─── Source material
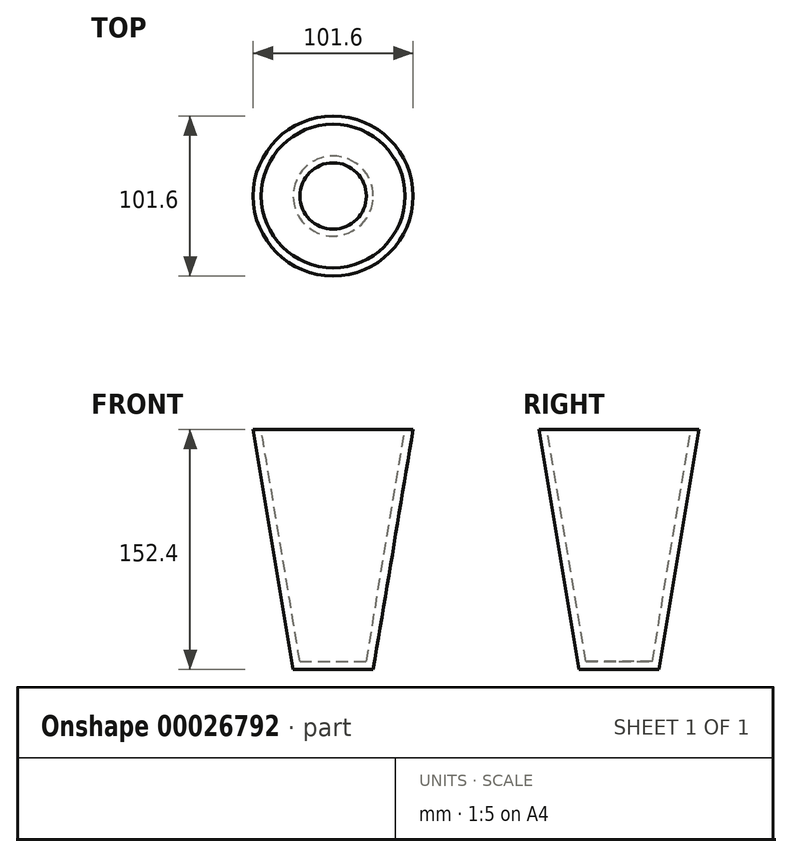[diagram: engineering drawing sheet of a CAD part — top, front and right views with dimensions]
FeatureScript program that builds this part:
annotation { "Feature Type Name" : "Feature", "Feature Type Description" : "" }
export const myFeature = defineFeature(function(context is Context, id is Id, definition is map)
    precondition{}
    {
        {
            var Q0;
            Q0=qCreatedBy(makeId("Front.planeOp"),FACE);
            var sketch = newSketch(context, id + "F0", { "sketchPlane" : qUnion([Q0])});
            skLineSegment(sketch, "E0", {"start": v(-50.8, 95.94) * mm, "end": v(0, 95.94) * mm});
            skLineSegment(sketch, "E1", {"start": v(-50.8, 95.94) * mm, "end": v(-25.4, -56.46) * mm});
            skLineSegment(sketch, "E2", {"start": v(-25.4, -56.46) * mm, "end": v(0, -56.46) * mm});
            skPoint(sketch, "E3.end.orphan", {"position": v(97.83, 95.94) * mm});
            skPoint(sketch, "E3.start.orphan", {"position": v(76.3, -56.46) * mm});
            skLineSegment(sketch, "E4", {"start": v(0, 95.94) * mm, "end": v(0, -56.46) * mm});
            skSolve(sketch);
        }
        {
            var Q0;
            Q0=makeQuery(id+"F0.imprint","IMPRINT",FACE,{"disambiguationData":[TD([[makeQuery(id+"F0.imprint","IMPRINT",EDGE,{"derivedFrom":sQuery(id+"F0.wireOp",EDGE,"E0")}),-1.0]])]});
            var Q1;
            Q1=sQuery(id+"F0.wireOp",EDGE,"E4");
            revolve(context, id + "F1", {"entities" : qUnion([Q0]), "axis" : qUnion([Q1]), "revolveType" : RevolveType.FULL});
        }
        {
            var Q0;
            Q0=makeQuery(id+"F1.opRevolve","SWEPT_FACE",FACE,{"disambiguationData":[OSD([sQuery(id+"F0.wireOp",EDGE,"E0")])]});
            shell(context, id + "F2", {"entities" : qUnion([Q0]), "thickness" : 5.08 * mm});
        }
    });
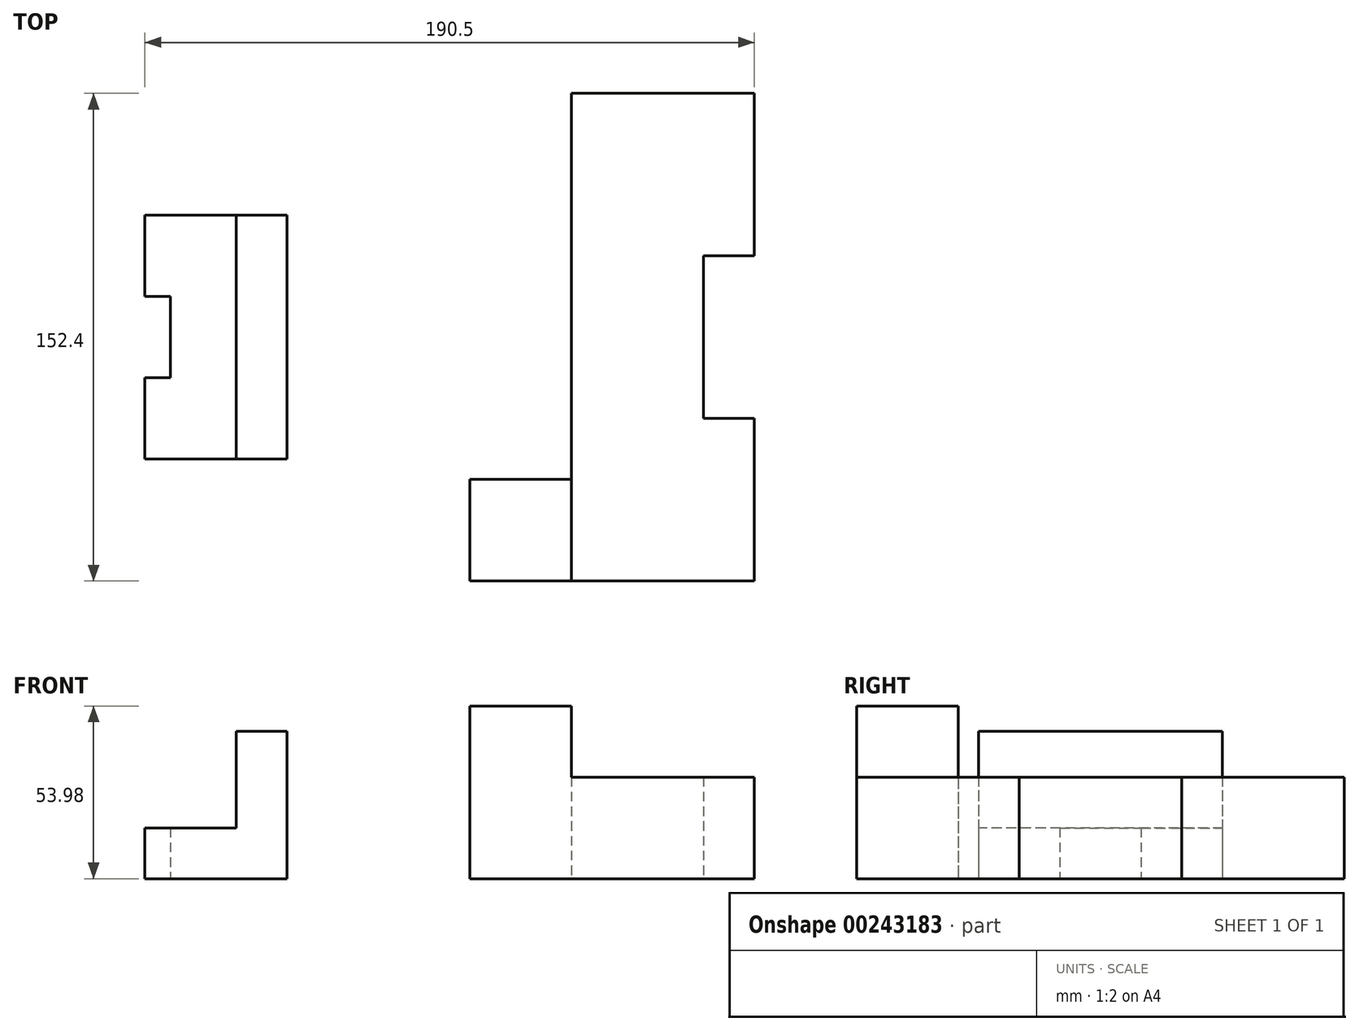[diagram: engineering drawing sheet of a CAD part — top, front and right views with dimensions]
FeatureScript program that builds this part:
annotation { "Feature Type Name" : "Feature", "Feature Type Description" : "" }
export const myFeature = defineFeature(function(context is Context, id is Id, definition is map)
    precondition{}
    {
        {
            var Q0;
            Q0=qCreatedBy(makeId("Top.planeOp"),FACE);
            var sketch = newSketch(context, id + "F0", { "sketchPlane" : qUnion([Q0])});
            skLineSegment(sketch, "E0", {"start": v(-127, -25.4) * mm, "end": v(-127, -76.2) * mm});
            skLineSegment(sketch, "E1", {"start": v(-127, -76.2) * mm, "end": v(127, -76.2) * mm});
            skLineSegment(sketch, "E2", {"start": v(-127, -25.4) * mm, "end": v(-111.12, -25.4) * mm});
            skLineSegment(sketch, "E3", {"start": v(-111.12, -25.4) * mm, "end": v(-111.12, 25.4) * mm});
            skLineSegment(sketch, "E4", {"start": v(-111.12, 25.4) * mm, "end": v(-127, 25.4) * mm});
            skLineSegment(sketch, "E5", {"start": v(-127, 25.4) * mm, "end": v(-127, 76.2) * mm});
            skLineSegment(sketch, "E6", {"start": v(-127, 76.2) * mm, "end": v(127, 76.2) * mm});
            skLineSegment(sketch, "E7", {"start": v(127, -76.2) * mm, "end": v(127, -25.4) * mm});
            skLineSegment(sketch, "E8", {"start": v(127, 76.2) * mm, "end": v(127, 25.4) * mm});
            skLineSegment(sketch, "E9", {"start": v(127, -25.4) * mm, "end": v(111.12, -25.4) * mm});
            skLineSegment(sketch, "E10", {"start": v(127, 25.4) * mm, "end": v(111.12, 25.4) * mm});
            skLineSegment(sketch, "E11", {"start": v(111.12, 25.4) * mm, "end": v(111.12, -25.4) * mm});
            skLineSegment(sketch, "E12", {"start": v(127, 76.2) * mm, "end": v(69.85, 76.2) * mm});
            skLineSegment(sketch, "E13", {"start": v(-127, 76.2) * mm, "end": v(-69.85, 76.2) * mm});
            skLineSegment(sketch, "E14", {"start": v(-127, -76.2) * mm, "end": v(-69.85, -76.2) * mm});
            skLineSegment(sketch, "E15", {"start": v(127, -76.2) * mm, "end": v(69.85, -76.2) * mm});
            skLineSegment(sketch, "E16", {"start": v(-69.85, 76.2) * mm, "end": v(-69.85, -76.2) * mm});
            skLineSegment(sketch, "E17", {"start": v(69.85, 76.2) * mm, "end": v(69.85, -76.2) * mm});
            skLineSegment(sketch, "E18", {"start": v(-69.85, -76.2) * mm, "end": v(-38.1, -76.2) * mm});
            skLineSegment(sketch, "E19", {"start": v(-38.1, -76.2) * mm, "end": v(-38.1, 76.2) * mm});
            skLineSegment(sketch, "E20", {"start": v(69.85, -76.2) * mm, "end": v(38.1, -76.2) * mm});
            skLineSegment(sketch, "E21", {"start": v(38.1, -76.2) * mm, "end": v(38.1, 76.2) * mm});
            skLineSegment(sketch, "E22", {"start": v(-38.1, 76.2) * mm, "end": v(-38.1, 44.45) * mm});
            skLineSegment(sketch, "E23", {"start": v(-38.1, 44.45) * mm, "end": v(-69.85, 44.45) * mm});
            skLineSegment(sketch, "E24", {"start": v(-38.1, 44.45) * mm, "end": v(-38.1, -44.45) * mm});
            skLineSegment(sketch, "E25", {"start": v(-38.1, -44.45) * mm, "end": v(-69.85, -44.45) * mm});
            skLineSegment(sketch, "E26", {"start": v(69.85, 76.2) * mm, "end": v(69.85, 44.45) * mm});
            skLineSegment(sketch, "E27", {"start": v(69.85, 44.45) * mm, "end": v(69.85, -44.45) * mm});
            skLineSegment(sketch, "E28", {"start": v(69.85, 44.45) * mm, "end": v(38.1, 44.45) * mm});
            skLineSegment(sketch, "E29", {"start": v(69.85, -44.45) * mm, "end": v(38.1, -44.45) * mm});
            skCircle(sketch, "E30", {"center": v(0, 0) * mm, "radius": 15.88 * mm});
            skLineSegment(sketch, "E31", {"start": v(-127, -76.2) * mm, "end": v(0, -76.2) * mm});
            skSolve(sketch);
        }
        {
            var Q0;
            Q0=makeQuery(id+"F0.imprint","IMPRINT",FACE,{"disambiguationData":[TD([[makeQuery(id+"F0.imprint","IMPRINT",EDGE,{"derivedFrom":sQuery(id+"F0.wireOp",EDGE,"E7")}),1.0]])]});
            var Q1;
            Q1=makeQuery(id+"F0.imprint","IMPRINT",FACE,{"disambiguationData":[TD([[makeQuery(id+"F0.imprint","IMPRINT",EDGE,{"derivedFrom":sQuery(id+"F0.wireOp",EDGE,"E0")}),1.0]])]});
            var Q2;
            Q2=sQuery(id+"F0.wireOp",EDGE,"E2");
            var Q3;
            Q3=sQuery(id+"F0.wireOp",EDGE,"E0");
            var Q4;
            Q4=sQuery(id+"F0.wireOp",EDGE,"E1");
            var Q5;
            Q5=sQuery(id+"F0.wireOp",EDGE,"E7");
            var Q6;
            Q6=sQuery(id+"F0.wireOp",EDGE,"E11");
            var Q7;
            Q7=sQuery(id+"F0.wireOp",EDGE,"E8");
            var Q8;
            Q8=sQuery(id+"F0.wireOp",EDGE,"E10");
            var Q9;
            Q9=sQuery(id+"F0.wireOp",EDGE,"E9");
            var Q10;
            Q10=sQuery(id+"F0.wireOp",EDGE,"E12");
            var Q11;
            Q11=sQuery(id+"F0.wireOp",EDGE,"E6");
            var Q12;
            Q12=sQuery(id+"F0.wireOp",EDGE,"E5");
            var Q13;
            Q13=sQuery(id+"F0.wireOp",EDGE,"E3");
            var Q14;
            Q14=sQuery(id+"F0.wireOp",EDGE,"E4");
            extrude(context, id + "F1", {"entities" : qUnion([Q0, Q1]), "surfaceEntities" : qUnion([Q2, Q3, Q4, Q5, Q6, Q7, Q8, Q9, Q10, Q11, Q12, Q13, Q14]), "depth" : 31.75 * mm});
        }
        {
            var Q0;
            {var subQ3=sQuery(id+"F0.wireOp",EDGE,"E22");Q0=makeQuery(id+"F0.imprint","IMPRINT",FACE,{"disambiguationData":[TD([[makeQuery(id+"F0.imprint","IMPRINT",EDGE,{"derivedFrom":subQ3}),-1.0]])]});}
            var Q1;
            {var subQ0=sQuery(id+"F0.wireOp",EDGE,"E26");Q1=makeQuery(id+"F0.imprint","IMPRINT",FACE,{"disambiguationData":[TD([[makeQuery(id+"F0.imprint","IMPRINT",EDGE,{"derivedFrom":subQ0}),-1.0]])]});}
            var Q2;
            {var subQ0=sQuery(id+"F0.wireOp",EDGE,"E18");Q2=makeQuery(id+"F0.imprint","IMPRINT",FACE,{"disambiguationData":[TD([[makeQuery(id+"F0.imprint","IMPRINT",EDGE,{"derivedFrom":subQ0}),1.0]])]});}
            var Q3;
            {var subQ0=sQuery(id+"F0.wireOp",EDGE,"E20");Q3=makeQuery(id+"F0.imprint","IMPRINT",FACE,{"disambiguationData":[TD([[makeQuery(id+"F0.imprint","IMPRINT",EDGE,{"derivedFrom":subQ0}),-1.0]])]});}
            var Q4;
            {var subQ4=sQuery(id+"F0.wireOp",EDGE,"E19");Q4=makeQuery(id+"F0.imprint","IMPRINT",FACE,{"disambiguationData":[TD([[makeQuery(id+"F0.imprint","IMPRINT",EDGE,{"derivedFrom":subQ4}),1.0]])]});}
            extrude(context, id + "F2", {"entities" : qUnion([Q0, Q1, Q2, Q3, Q4]), "operationType" : NewBodyOperationType.ADD, "depth" : 92.07 * mm});
        }
        {
            var Q0;
            {var subQ1=sQuery(id+"F0.wireOp",EDGE,"E1");Q0=makeQuery(id+"F0.imprint","IMPRINT",FACE,{"disambiguationData":[TD([[makeQuery(id+"F0.imprint","IMPRINT",EDGE,{"derivedFrom":subQ1}),1.0]])]});}
            extrude(context, id + "F3", {"entities" : qUnion([Q0]), "operationType" : NewBodyOperationType.ADD, "depth" : 53.97 * mm});
        }
        {
            var Q0;
            Q0=makeQuery(id+"F0.imprint","IMPRINT",FACE,{"disambiguationData":[TD([[makeQuery(id+"F0.imprint","IMPRINT",EDGE,{"derivedFrom":sQuery(id+"F0.wireOp",EDGE,"E27")}),-1.0]])]});
            var Q1;
            {var subQ0=sQuery(id+"F0.wireOp",EDGE,"E23");Q1=makeQuery(id+"F0.imprint","IMPRINT",FACE,{"disambiguationData":[TD([[makeQuery(id+"F0.imprint","IMPRINT",EDGE,{"derivedFrom":subQ0}),1.0]])]});}
            extrude(context, id + "F4", {"entities" : qUnion([Q0, Q1]), "operationType" : NewBodyOperationType.ADD, "depth" : 73.02 * mm});
        }
        {
            var Q0;
            Q0=makeQuery(id+"F1.opExtrude","SWEPT_BODY",BODY,{"disambiguationData":[OSD([sQuery(id+"F0.wireOp",EDGE,"E0"),sQuery(id+"F0.wireOp",EDGE,"E2"),sQuery(id+"F0.wireOp",EDGE,"E3"),sQuery(id+"F0.wireOp",EDGE,"E4"),sQuery(id+"F0.wireOp",EDGE,"E5"),sQuery(id+"F0.wireOp",EDGE,"E13"),sQuery(id+"F0.wireOp",EDGE,"E16"),sQuery(id+"F0.wireOp",EDGE,"E31")])]});
            var Q1;
            Q1=qCreatedBy(makeId("Origin.pointOp"),VERTEX);
            transform(context, id + "F5", {"entities" : qUnion([Q0]), "transformType" : TransformType.SCALE_UNIFORMLY, "scale" : .5, "scalePoint" : qUnion([Q1]), "makeCopy" : false});
        }
    });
──────
### What you will do
Pull out each line of the data above that contains the string "qCreatedBy".

### The answer
            Q0=qCreatedBy(makeId("Front.planeOp"),FACE);
            Q0=qCreatedBy(makeId("Top.planeOp"),FACE);
            Q1=qCreatedBy(makeId("Origin.pointOp"),VERTEX);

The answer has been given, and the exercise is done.